# ACTION ITEM:
Below are some records; reproduce every one of them exactly.

◆ ◆ ◆ ◆ ◆

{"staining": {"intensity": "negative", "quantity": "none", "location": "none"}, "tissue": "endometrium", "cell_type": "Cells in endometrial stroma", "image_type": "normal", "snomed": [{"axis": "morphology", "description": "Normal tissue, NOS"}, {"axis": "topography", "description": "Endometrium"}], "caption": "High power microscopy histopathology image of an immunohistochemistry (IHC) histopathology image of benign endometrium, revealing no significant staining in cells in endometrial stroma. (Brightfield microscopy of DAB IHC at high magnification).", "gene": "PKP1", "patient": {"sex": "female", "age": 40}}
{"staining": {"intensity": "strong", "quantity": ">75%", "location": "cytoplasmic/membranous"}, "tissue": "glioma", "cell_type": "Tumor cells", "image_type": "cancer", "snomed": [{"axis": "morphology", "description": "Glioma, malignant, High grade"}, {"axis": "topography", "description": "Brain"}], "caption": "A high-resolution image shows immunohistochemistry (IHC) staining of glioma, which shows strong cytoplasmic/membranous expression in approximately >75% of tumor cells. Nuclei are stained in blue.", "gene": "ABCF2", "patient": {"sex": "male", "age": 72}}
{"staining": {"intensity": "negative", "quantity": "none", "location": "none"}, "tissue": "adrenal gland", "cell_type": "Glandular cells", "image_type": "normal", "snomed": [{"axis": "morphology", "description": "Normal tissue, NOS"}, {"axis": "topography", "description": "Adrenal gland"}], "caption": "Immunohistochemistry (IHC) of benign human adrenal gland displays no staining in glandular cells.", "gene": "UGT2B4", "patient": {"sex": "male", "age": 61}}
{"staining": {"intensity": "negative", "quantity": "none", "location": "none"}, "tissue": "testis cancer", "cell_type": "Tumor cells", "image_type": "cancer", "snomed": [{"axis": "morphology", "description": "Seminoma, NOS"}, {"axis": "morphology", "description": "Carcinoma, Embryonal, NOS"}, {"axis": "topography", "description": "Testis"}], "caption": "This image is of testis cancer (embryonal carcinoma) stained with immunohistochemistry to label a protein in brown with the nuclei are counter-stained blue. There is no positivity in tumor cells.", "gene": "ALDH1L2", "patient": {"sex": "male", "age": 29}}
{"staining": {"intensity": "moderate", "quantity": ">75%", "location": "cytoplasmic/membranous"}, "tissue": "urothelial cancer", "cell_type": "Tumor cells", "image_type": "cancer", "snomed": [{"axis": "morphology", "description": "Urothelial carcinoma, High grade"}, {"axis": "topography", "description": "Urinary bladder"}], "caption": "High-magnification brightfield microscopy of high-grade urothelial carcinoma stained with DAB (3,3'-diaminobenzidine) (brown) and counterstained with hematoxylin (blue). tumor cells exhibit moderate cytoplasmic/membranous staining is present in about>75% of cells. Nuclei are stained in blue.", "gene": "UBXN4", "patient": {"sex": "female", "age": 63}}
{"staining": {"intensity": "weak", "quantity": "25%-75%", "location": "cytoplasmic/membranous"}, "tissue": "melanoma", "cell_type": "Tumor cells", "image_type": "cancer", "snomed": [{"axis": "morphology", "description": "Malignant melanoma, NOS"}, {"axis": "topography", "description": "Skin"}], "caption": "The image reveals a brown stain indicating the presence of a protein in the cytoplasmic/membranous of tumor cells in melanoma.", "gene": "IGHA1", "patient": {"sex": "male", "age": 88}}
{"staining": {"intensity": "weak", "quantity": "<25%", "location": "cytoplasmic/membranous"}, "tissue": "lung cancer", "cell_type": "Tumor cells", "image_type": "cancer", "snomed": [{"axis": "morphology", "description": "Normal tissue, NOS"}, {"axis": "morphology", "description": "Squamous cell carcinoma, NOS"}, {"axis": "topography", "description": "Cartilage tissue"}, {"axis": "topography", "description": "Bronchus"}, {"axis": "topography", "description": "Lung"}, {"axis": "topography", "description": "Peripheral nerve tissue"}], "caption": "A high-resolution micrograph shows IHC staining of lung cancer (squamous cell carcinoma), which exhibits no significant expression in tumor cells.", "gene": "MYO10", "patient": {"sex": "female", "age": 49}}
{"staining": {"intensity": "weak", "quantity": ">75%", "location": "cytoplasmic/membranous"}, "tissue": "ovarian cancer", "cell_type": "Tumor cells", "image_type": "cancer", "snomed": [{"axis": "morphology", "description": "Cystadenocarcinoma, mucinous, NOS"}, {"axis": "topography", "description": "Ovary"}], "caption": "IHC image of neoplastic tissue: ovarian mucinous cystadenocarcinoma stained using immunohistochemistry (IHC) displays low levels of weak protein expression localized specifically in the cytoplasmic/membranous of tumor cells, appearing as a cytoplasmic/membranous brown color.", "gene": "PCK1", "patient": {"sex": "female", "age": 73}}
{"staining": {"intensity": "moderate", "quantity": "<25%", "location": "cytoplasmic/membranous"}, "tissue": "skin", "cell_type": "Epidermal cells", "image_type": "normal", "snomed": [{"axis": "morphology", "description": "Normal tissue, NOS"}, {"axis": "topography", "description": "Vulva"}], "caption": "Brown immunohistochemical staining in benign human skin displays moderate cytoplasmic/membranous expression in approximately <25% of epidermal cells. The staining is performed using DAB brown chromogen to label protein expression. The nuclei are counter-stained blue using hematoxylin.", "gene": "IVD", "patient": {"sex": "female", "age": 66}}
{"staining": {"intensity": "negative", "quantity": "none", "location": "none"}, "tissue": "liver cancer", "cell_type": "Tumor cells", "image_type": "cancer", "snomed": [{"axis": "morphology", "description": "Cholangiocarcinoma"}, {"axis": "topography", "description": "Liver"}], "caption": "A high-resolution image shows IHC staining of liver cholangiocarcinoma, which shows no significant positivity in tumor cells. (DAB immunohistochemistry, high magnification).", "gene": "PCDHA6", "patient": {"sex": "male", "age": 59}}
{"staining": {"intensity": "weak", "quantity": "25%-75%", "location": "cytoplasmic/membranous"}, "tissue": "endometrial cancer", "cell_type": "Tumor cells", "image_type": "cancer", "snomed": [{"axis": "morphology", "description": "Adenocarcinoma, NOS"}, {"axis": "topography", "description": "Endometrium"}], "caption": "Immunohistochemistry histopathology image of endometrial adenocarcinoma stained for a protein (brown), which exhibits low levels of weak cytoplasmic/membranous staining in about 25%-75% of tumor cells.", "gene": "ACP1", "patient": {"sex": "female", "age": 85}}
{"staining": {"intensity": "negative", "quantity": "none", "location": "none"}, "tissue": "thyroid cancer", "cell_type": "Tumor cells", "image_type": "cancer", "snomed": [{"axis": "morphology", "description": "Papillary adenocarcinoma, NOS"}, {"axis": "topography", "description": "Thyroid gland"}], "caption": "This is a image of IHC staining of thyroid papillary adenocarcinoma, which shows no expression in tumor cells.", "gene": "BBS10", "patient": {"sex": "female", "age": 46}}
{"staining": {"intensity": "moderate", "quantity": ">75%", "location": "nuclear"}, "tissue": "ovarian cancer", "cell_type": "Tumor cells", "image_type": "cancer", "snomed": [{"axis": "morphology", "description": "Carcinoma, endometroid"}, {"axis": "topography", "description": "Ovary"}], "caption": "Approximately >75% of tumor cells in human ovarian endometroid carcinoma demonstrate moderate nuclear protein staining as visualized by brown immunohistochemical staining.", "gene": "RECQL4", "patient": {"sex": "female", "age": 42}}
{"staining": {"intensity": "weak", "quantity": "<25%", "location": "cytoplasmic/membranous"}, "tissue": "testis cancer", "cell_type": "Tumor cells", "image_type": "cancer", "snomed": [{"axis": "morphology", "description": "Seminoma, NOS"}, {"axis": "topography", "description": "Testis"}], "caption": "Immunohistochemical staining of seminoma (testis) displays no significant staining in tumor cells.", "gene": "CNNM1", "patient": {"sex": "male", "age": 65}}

◆ ◆ ◆ ◆ ◆

# SOLUTION FOR THIS EXERCISE:
{"staining": {"intensity": "negative", "quantity": "none", "location": "none"}, "tissue": "endometrium", "cell_type": "Cells in endometrial stroma", "image_type": "normal", "snomed": [{"axis": "morphology", "description": "Normal tissue, NOS"}, {"axis": "topography", "description": "Endometrium"}], "caption": "High power microscopy histopathology image of an immunohistochemistry (IHC) histopathology image of benign endometrium, revealing no significant staining in cells in endometrial stroma. (Brightfield microscopy of DAB IHC at high magnification).", "gene": "PKP1", "patient": {"sex": "female", "age": 40}}
{"staining": {"intensity": "strong", "quantity": ">75%", "location": "cytoplasmic/membranous"}, "tissue": "glioma", "cell_type": "Tumor cells", "image_type": "cancer", "snomed": [{"axis": "morphology", "description": "Glioma, malignant, High grade"}, {"axis": "topography", "description": "Brain"}], "caption": "A high-resolution image shows immunohistochemistry (IHC) staining of glioma, which shows strong cytoplasmic/membranous expression in approximately >75% of tumor cells. Nuclei are stained in blue.", "gene": "ABCF2", "patient": {"sex": "male", "age": 72}}
{"staining": {"intensity": "negative", "quantity": "none", "location": "none"}, "tissue": "adrenal gland", "cell_type": "Glandular cells", "image_type": "normal", "snomed": [{"axis": "morphology", "description": "Normal tissue, NOS"}, {"axis": "topography", "description": "Adrenal gland"}], "caption": "Immunohistochemistry (IHC) of benign human adrenal gland displays no staining in glandular cells.", "gene": "UGT2B4", "patient": {"sex": "male", "age": 61}}
{"staining": {"intensity": "negative", "quantity": "none", "location": "none"}, "tissue": "testis cancer", "cell_type": "Tumor cells", "image_type": "cancer", "snomed": [{"axis": "morphology", "description": "Seminoma, NOS"}, {"axis": "morphology", "description": "Carcinoma, Embryonal, NOS"}, {"axis": "topography", "description": "Testis"}], "caption": "This image is of testis cancer (embryonal carcinoma) stained with immunohistochemistry to label a protein in brown with the nuclei are counter-stained blue. There is no positivity in tumor cells.", "gene": "ALDH1L2", "patient": {"sex": "male", "age": 29}}
{"staining": {"intensity": "moderate", "quantity": ">75%", "location": "cytoplasmic/membranous"}, "tissue": "urothelial cancer", "cell_type": "Tumor cells", "image_type": "cancer", "snomed": [{"axis": "morphology", "description": "Urothelial carcinoma, High grade"}, {"axis": "topography", "description": "Urinary bladder"}], "caption": "High-magnification brightfield microscopy of high-grade urothelial carcinoma stained with DAB (3,3'-diaminobenzidine) (brown) and counterstained with hematoxylin (blue). tumor cells exhibit moderate cytoplasmic/membranous staining is present in about>75% of cells. Nuclei are stained in blue.", "gene": "UBXN4", "patient": {"sex": "female", "age": 63}}
{"staining": {"intensity": "weak", "quantity": "25%-75%", "location": "cytoplasmic/membranous"}, "tissue": "melanoma", "cell_type": "Tumor cells", "image_type": "cancer", "snomed": [{"axis": "morphology", "description": "Malignant melanoma, NOS"}, {"axis": "topography", "description": "Skin"}], "caption": "The image reveals a brown stain indicating the presence of a protein in the cytoplasmic/membranous of tumor cells in melanoma.", "gene": "IGHA1", "patient": {"sex": "male", "age": 88}}
{"staining": {"intensity": "weak", "quantity": "<25%", "location": "cytoplasmic/membranous"}, "tissue": "lung cancer", "cell_type": "Tumor cells", "image_type": "cancer", "snomed": [{"axis": "morphology", "description": "Normal tissue, NOS"}, {"axis": "morphology", "description": "Squamous cell carcinoma, NOS"}, {"axis": "topography", "description": "Cartilage tissue"}, {"axis": "topography", "description": "Bronchus"}, {"axis": "topography", "description": "Lung"}, {"axis": "topography", "description": "Peripheral nerve tissue"}], "caption": "A high-resolution micrograph shows IHC staining of lung cancer (squamous cell carcinoma), which exhibits no significant expression in tumor cells.", "gene": "MYO10", "patient": {"sex": "female", "age": 49}}
{"staining": {"intensity": "weak", "quantity": ">75%", "location": "cytoplasmic/membranous"}, "tissue": "ovarian cancer", "cell_type": "Tumor cells", "image_type": "cancer", "snomed": [{"axis": "morphology", "description": "Cystadenocarcinoma, mucinous, NOS"}, {"axis": "topography", "description": "Ovary"}], "caption": "IHC image of neoplastic tissue: ovarian mucinous cystadenocarcinoma stained using immunohistochemistry (IHC) displays low levels of weak protein expression localized specifically in the cytoplasmic/membranous of tumor cells, appearing as a cytoplasmic/membranous brown color.", "gene": "PCK1", "patient": {"sex": "female", "age": 73}}
{"staining": {"intensity": "moderate", "quantity": "<25%", "location": "cytoplasmic/membranous"}, "tissue": "skin", "cell_type": "Epidermal cells", "image_type": "normal", "snomed": [{"axis": "morphology", "description": "Normal tissue, NOS"}, {"axis": "topography", "description": "Vulva"}], "caption": "Brown immunohistochemical staining in benign human skin displays moderate cytoplasmic/membranous expression in approximately <25% of epidermal cells. The staining is performed using DAB brown chromogen to label protein expression. The nuclei are counter-stained blue using hematoxylin.", "gene": "IVD", "patient": {"sex": "female", "age": 66}}
{"staining": {"intensity": "negative", "quantity": "none", "location": "none"}, "tissue": "liver cancer", "cell_type": "Tumor cells", "image_type": "cancer", "snomed": [{"axis": "morphology", "description": "Cholangiocarcinoma"}, {"axis": "topography", "description": "Liver"}], "caption": "A high-resolution image shows IHC staining of liver cholangiocarcinoma, which shows no significant positivity in tumor cells. (DAB immunohistochemistry, high magnification).", "gene": "PCDHA6", "patient": {"sex": "male", "age": 59}}
{"staining": {"intensity": "weak", "quantity": "25%-75%", "location": "cytoplasmic/membranous"}, "tissue": "endometrial cancer", "cell_type": "Tumor cells", "image_type": "cancer", "snomed": [{"axis": "morphology", "description": "Adenocarcinoma, NOS"}, {"axis": "topography", "description": "Endometrium"}], "caption": "Immunohistochemistry histopathology image of endometrial adenocarcinoma stained for a protein (brown), which exhibits low levels of weak cytoplasmic/membranous staining in about 25%-75% of tumor cells.", "gene": "ACP1", "patient": {"sex": "female", "age": 85}}
{"staining": {"intensity": "negative", "quantity": "none", "location": "none"}, "tissue": "thyroid cancer", "cell_type": "Tumor cells", "image_type": "cancer", "snomed": [{"axis": "morphology", "description": "Papillary adenocarcinoma, NOS"}, {"axis": "topography", "description": "Thyroid gland"}], "caption": "This is a image of IHC staining of thyroid papillary adenocarcinoma, which shows no expression in tumor cells.", "gene": "BBS10", "patient": {"sex": "female", "age": 46}}
{"staining": {"intensity": "moderate", "quantity": ">75%", "location": "nuclear"}, "tissue": "ovarian cancer", "cell_type": "Tumor cells", "image_type": "cancer", "snomed": [{"axis": "morphology", "description": "Carcinoma, endometroid"}, {"axis": "topography", "description": "Ovary"}], "caption": "Approximately >75% of tumor cells in human ovarian endometroid carcinoma demonstrate moderate nuclear protein staining as visualized by brown immunohistochemical staining.", "gene": "RECQL4", "patient": {"sex": "female", "age": 42}}
{"staining": {"intensity": "weak", "quantity": "<25%", "location": "cytoplasmic/membranous"}, "tissue": "testis cancer", "cell_type": "Tumor cells", "image_type": "cancer", "snomed": [{"axis": "morphology", "description": "Seminoma, NOS"}, {"axis": "topography", "description": "Testis"}], "caption": "Immunohistochemical staining of seminoma (testis) displays no significant staining in tumor cells.", "gene": "CNNM1", "patient": {"sex": "male", "age": 65}}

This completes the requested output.